MC1R^e/e mice are more susceptible to dopaminergic toxin 1-methyl-4-phenyl-1,2,3,6-tetrahydropyridine (MPTP). Adult (6–8-month-old) MC1R^e/e and littermate wildtype (WT) mice were injected intraperitoneally (i.p.) with 20mg/kg MPTP-HCl or control vehicle (saline) once daily for 4 days and sacrificed 7 days after the last MPTP administration. (A) Dopamine (DA) in the striatum measured by high-performance liquid chromatography (HPLC) and DA turnover rate (homovanillic acid [HVA]/DA ratio, HVA determined by HPLC) in MPTP or vehicle control (CON) MC1R^e/e mice and WT littermates (n=6, WT and MC1R^e/e CON; n=8 and 7, WT and MC1R^e/e MPTP). *p< 0.05 versus WT CON; #p < 0.05, ##p< 0.01 versus WT MPTP, 1-way analysis of variance (ANOVA) followed by Tukey post hoc test. (B) Substantial loss of TH-positive neurons in the substantia nigra (SN) of an MC1R^e/e mouse after MPTP subacute treatment. (C) Stereological quantification of nigral tyrosine hydroxylase (TH)- positive neurons expressed as absolute counts and percentage of CON group in MC1R^e/e mice and WT littermates (n=6, WT and MC1R^e/e CON; n=8 and 7, WT and MC1R^e/e MPTP). **p< 0.01versus WT CON; #p< 0.05, ##p< 0.01 versus WT MPTP, 1-way ANOVA followed by Tukey post hoc test for absolute counts and Student t test for normalized counts. (D) Striatal 1 methyl-4-phenylpyridinium (MPP⁺) detected by HPLC in MC1R^e/e and littermate WT mice following 20mg/kg MPTP-HCl intraperitoneal administration (n=6 and 8, WT and MC1R^e/e, both 90 minutes and 6 hours). [Color figure can be viewed at wileyonlinelibrary.com]

FIGURE 6

MC1R agonist protects against 1-methyl-4- phenyl-1,2,3,6-tetrahydropyridine (MPTP)-induced dopaminergic neurotoxicity.

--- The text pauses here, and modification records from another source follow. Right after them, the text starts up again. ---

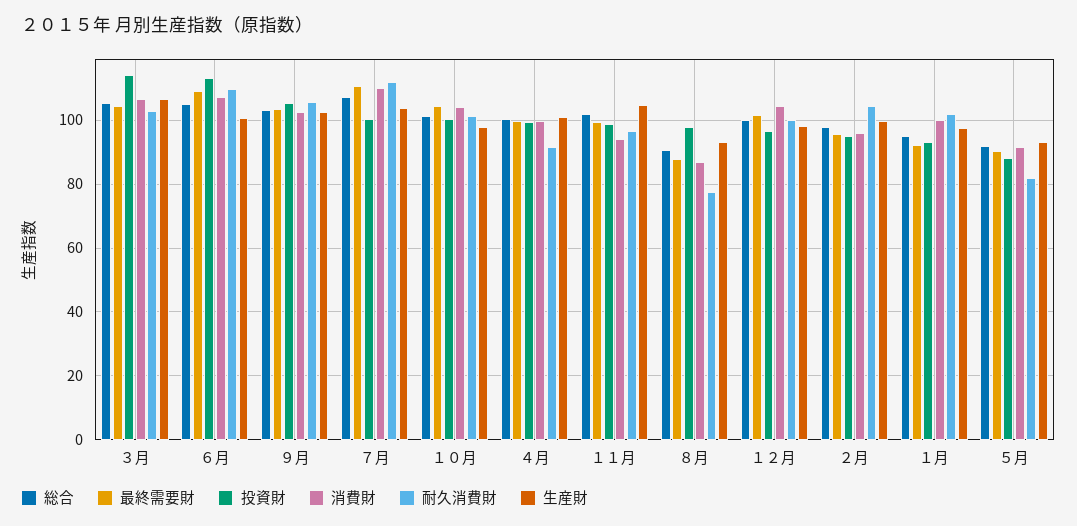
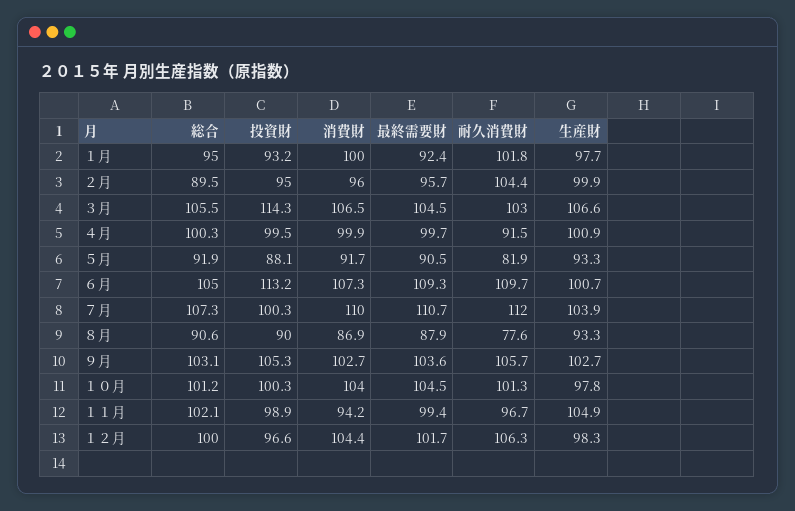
投資財, ８月: 98 -> 90
耐久消費財, １２月: 100 -> 106.3
総合, ２月: 98 -> 89.5

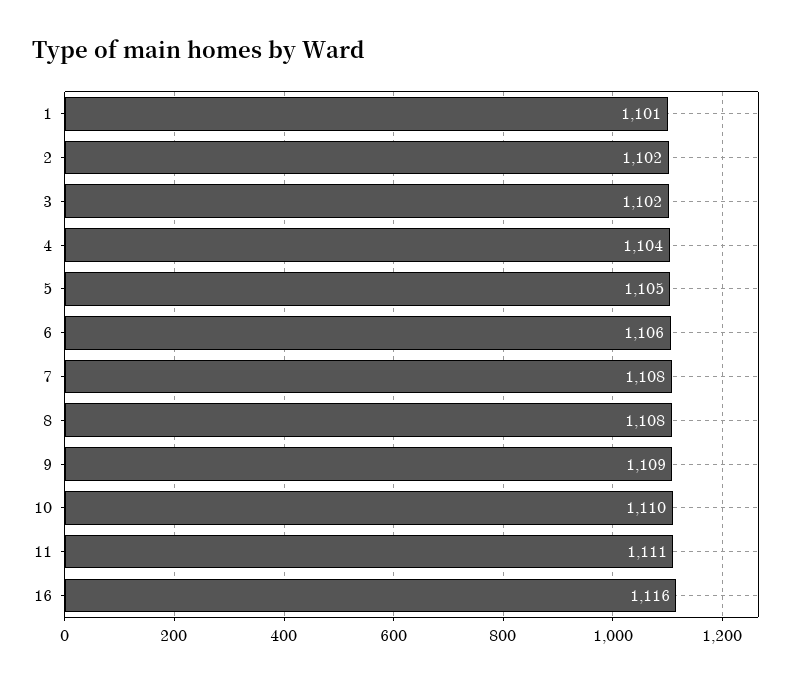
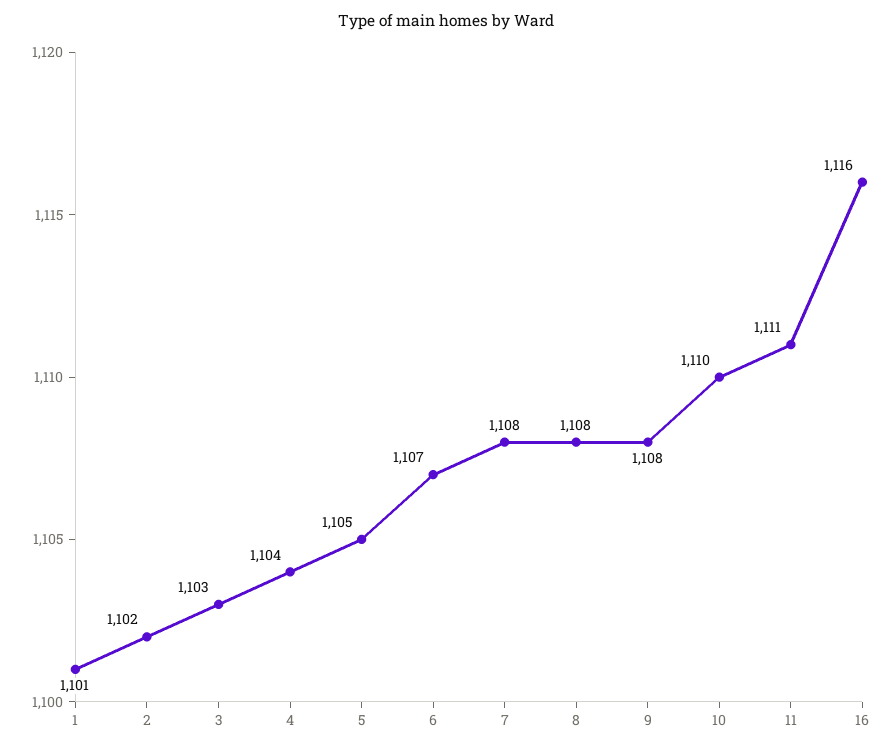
3: 1102 -> 1103
6: 1106 -> 1107
9: 1109 -> 1108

Adult (3-month-old) C57Bl/6 mice were administered with a single dose of MPTP-HCl at 40mg/kg or vehicle (saline) intraperitoneally, and BMS-470539 (BMS-) 100mg/kg or vehicle (water) was injected subcutaneously 10 minutes before and 60 minutes after MPTP. Mice were sacrificed 7 days later. (A) Striatal dopamine (DA) and metabolite 3,4-dihydroxyphenylacetic acid (DOPAC; patterned columns, the right y-axis) were analyzed by high-performance liquid chromatography. (B) Numbers of nigral tyrosine hydroxylase (TH)-positive neurons were counted by stereological method. *p < 0.05, **p < 0.01 versus MPTP group, 1-way analysis of variance followed by Tukey post hoc test (n=5, 4, 6, 7 for control [CON], BMS-, MPTP, and BMS-+MPTP groups, respectively). SN=substantia nigra.